Going into the last question, we led by three points. The most points you could get on a question was 4. We knew that if we cast a vote on each answer on the last question, the worst that could happen is that we would be tied for the lead. The 10th question asked what Space Shuttle astronauts lost during a spacewalk in a year I can’t remember. The answer was “tools,” or a tool bag, or something like that, but the other answers sounded convincing, too. We cast one vote for each answer. Unfortunately, our closest competitor, Lifeline, gave all four answers on “tools,” and they caught us.
Overtime! The other five teams were dismissed, leaving just us and Lifeline.
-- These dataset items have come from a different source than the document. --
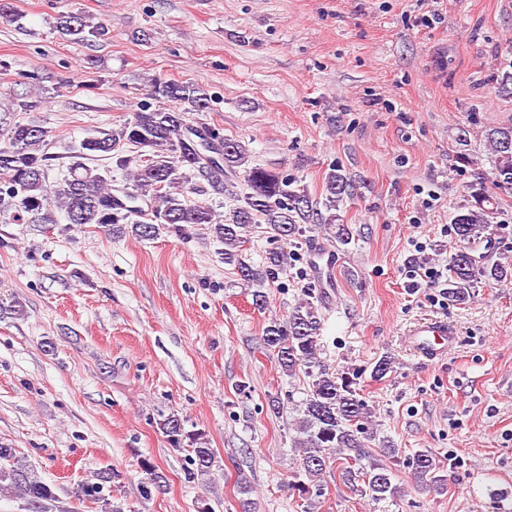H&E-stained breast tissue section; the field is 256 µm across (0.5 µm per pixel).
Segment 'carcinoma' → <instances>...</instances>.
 Segmentation results:
<instances>
[{
	"label": "carcinoma",
	"mask_w": 512,
	"mask_h": 512,
	"mask_svg": "<svg viewBox=\"0 0 512 512\" xmlns=\"http://www.w3.org/2000/svg\"><path fill=\"white\" fill-rule=\"evenodd\" d=\"M55 28L73 43L94 42L107 35L103 25L72 11L58 15ZM146 96L160 106L143 103L119 127L83 138L71 149L67 174L53 182L54 156L46 151V131L14 120L15 113L30 112L40 101L23 96L10 99L7 106L0 103V214L16 224H54V211L59 210L70 224H95L108 235L140 240H154L164 232L188 237L199 227L221 246L224 263L234 266L239 279L252 288L253 306L259 311L267 304L266 284L287 273L294 254L276 248L266 253L261 265L248 262L243 246L252 225H267L278 241L294 238L311 225L331 231V238L343 245L349 243L351 227L337 211L354 195L355 186L342 170L333 168L326 174L323 199L316 201L296 179L250 164L240 142L186 122L187 113L209 107L208 92L202 86L152 77ZM486 139L495 156L492 186L511 191L512 126L490 129ZM126 145L136 149L138 161L124 155ZM99 154L112 158L115 169L128 172L132 189L125 193V200L112 197L110 172L86 164ZM197 176L227 200L224 218L206 204L187 202L186 193L197 190L193 184ZM140 200L148 208L138 205ZM497 214V197L483 181L471 184L469 199L453 214L460 246L450 258L446 286L448 298L459 305L471 300L472 288L481 280L512 279L511 263H492L479 252L491 240L490 224ZM303 295L285 321H271L262 336L264 347L276 354L284 373L293 376L301 371L309 378L295 440L302 455L288 487L303 500L319 497L325 474L334 469L343 483L375 501L394 497L399 488L380 458L393 457L398 449L384 443L378 448L369 446L373 435L365 424L372 411L360 398L358 377L347 372L338 376L320 365L323 291L306 288ZM159 429L173 448L189 452L186 482L210 475L216 453L206 446L201 433L186 430L185 420L176 414L159 422ZM411 467L417 478H429L431 487L441 486L442 479L433 475L430 452L415 453ZM140 469L144 484L161 488L164 477L152 462L142 460ZM109 481L105 472L98 482L77 485L73 495L108 507L110 512H123L104 493ZM0 490L18 492L28 512H48L49 505L57 501L53 486L7 445H0Z\"/></svg>",
	"instance_id": "cac0c4a2"
}]
</instances>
Question 11: still tied. Question 12: still tied. Then question 13: “What was the first face to appear on metal school lunchboxes?” Or something like that. The options: The Lone Ranger, Gene Autry, Hopalong Cassidy, and I can’t remember the fourth. We put all four votes on “The Lone Ranger.” The other team put all four votes on “Hopalong Cassidy.” Drum role. Pregnant tension.
It was Hopalong.
We had expected to get trounced. But now, having come so close, we felt really really disappointed. But hey, that’s how it goes. Life is filled with disappointments. But we could at least hold our heads a bit high.
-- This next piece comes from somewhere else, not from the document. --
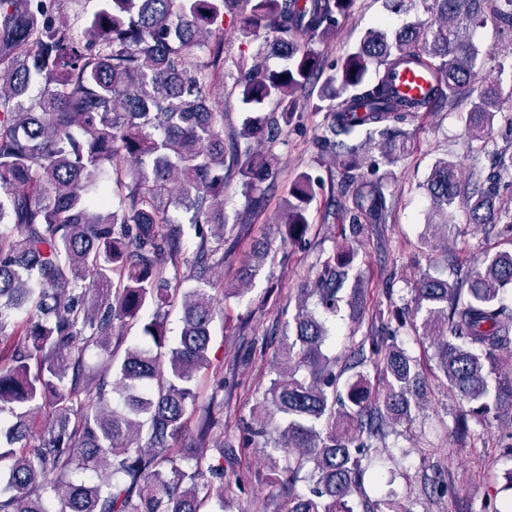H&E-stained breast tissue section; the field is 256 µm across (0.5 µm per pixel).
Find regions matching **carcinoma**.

The teams all came wearing costumes of some kind. There was a beach theme to the night, so we made it simple: matching Hawaiian shirts, khaki shorts, and sneakers or sandals. We had the most basic outfit of any team. There were some very, very elaborate and clever costumes. You could vote on your favorite, and that team automatically made it into the finals. I didn’t vote, but my vote would have gone to The Spanish Inquisition, four guys who represented…well, I have no idea what they represented. I think they were just four guys who pitched in the money to field a team. They wore long, full red robes. But they didn’t need my vote, because they won their “heat” and made it into the finals that way. I think they ultimately placed third.
The final round was a mini program in itself, with dancing acts, jump-roping, a girl ventriloquist, a high school choir, and other things interjected between questions. For a while, I thought the team from Shawnee Construction & Engineering, wearing hardhats, would win. Imagine that–construction workers winning a trivia contest (though they were probably from the engineering wing). But a team called “Parents and Teachers” ultimately won.
Altogether, it was a very fun night. Definitely the most interesting fundraiser I’ve ever attended.